Is there a reliable guide somewhere to setting up local AI for coding (please do...

AstroBen · 2026-03-13T17:19:55 1773422395

Ollama or LM Studio are very simple to setup.

You're probably not going to get anything working well as an agent on an M2 MacBook, but smaller models do surprisingly well for focused autocomplete. Maybe the Qwen3.5 9B model would run decently on your system?

jrmg · 2026-03-13T17:50:30 1773424230

Right - setting up LM studio is not hard. But how do I connect LM Studio to Copilot, or set up an agent?

NortySpock · 2026-03-13T18:06:49 1773425209

I tried the Zed editor and it picked up Ollama with almost no fiddling, so that has allowed me to run Qwen3.5:9B just by tweaking the ollama settings (which had a few dumb defaults, I thought, like assuming I wanted to run 3 LLMs in parallel, initially disabling Flash Attention, and having a very short context window...).

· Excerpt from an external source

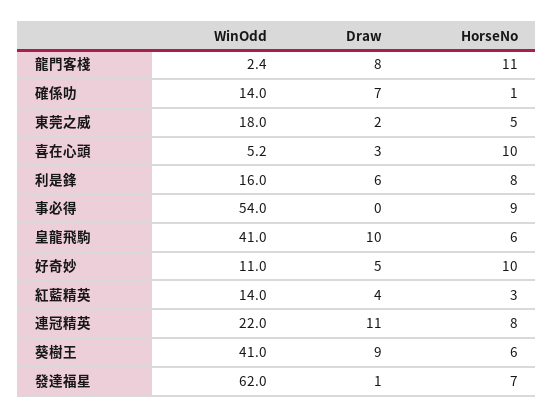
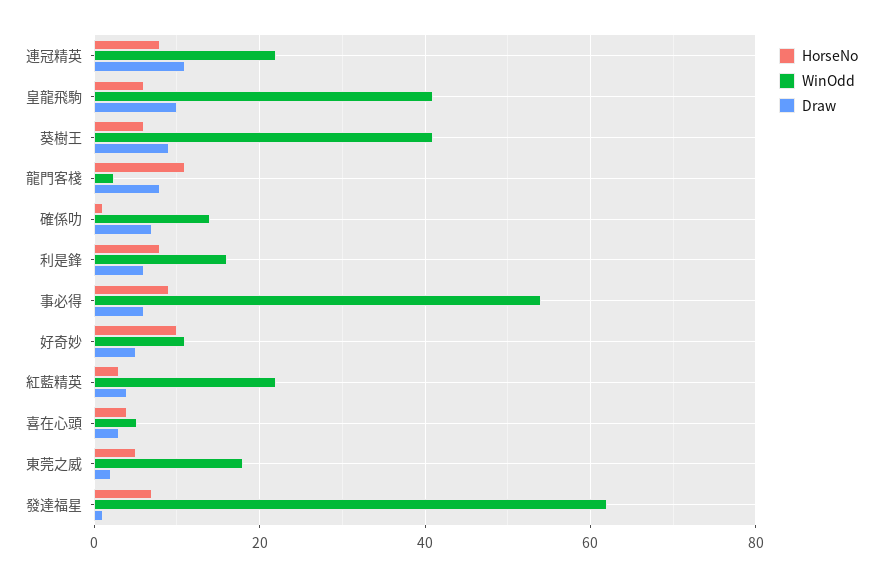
HorseNo, 喜在心頭: 10 -> 4
Draw, 事必得: 0 -> 6
WinOdd, 紅藍精英: 14 -> 22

Having a second pair of "eyes" to read a log error and dig into relevant code is super handy for getting ideas flowing.

brcmthrowaway · 2026-03-13T17:55:42 1773424542

Basically LM Studio has a server that serves models over HTTP (localhost). Configure/enable the server and connect OpenCode to it.

Try this article https://advanced-stack.com/fields-notes/qwen35-opencode-lm-s...

I'm looking for an alternative to OpenCode though, I can barely see the UI.

AstroBen · 2026-03-13T18:09:14 1773425354

Codex also supports configuring an alternative API for the model, you could try that: https://unsloth.ai/docs/basics/codex#openai-codex-cli-tutori...

AstroBen · 2026-03-13T18:03:22 1773425002

It looks like Copilot has direct support for Ollama if you're willing to set that up: https://docs.ollama.com/integrations/vscode

For LM Studio under server settings you can start a local server that has an OpenAI-compatible API. You'd need to point Copilot to that. I don't use Copilot so not sure of the exact steps there

kristianp · 2026-03-14T03:40:17 1773459617

https://github.com/ggml-org/llama.cpp/releases - has mac binaries

https://unsloth.ai/docs/models/qwen3.5 - running locally guide for the Qwen 3.5 family of models, which have a range of different sizes.

randusername · 2026-03-13T21:06:10 1773435970

Personally I'd start with llamafile [0] then move to compiling your own llama.cpp.

It's not as bad as you might think to compile llama.cpp for your target architecture and spin up an OpenAI compatible API endpoint. It even downloads the models for you.

[0]: https://github.com/mozilla-ai/llamafile

thexa4 · 2026-03-13T23:28:47 1773444527

I've created a llama.cpp integration with Copilot in vscode. The extension readme contains setup instructions: https://marketplace.visualstudio.com/items?itemName=delft-so...

chatmasta · 2026-03-13T18:41:54 1773427314

Any time I google something on this topic, the results are useful but also out of date, because this space is moving so absurdly fast.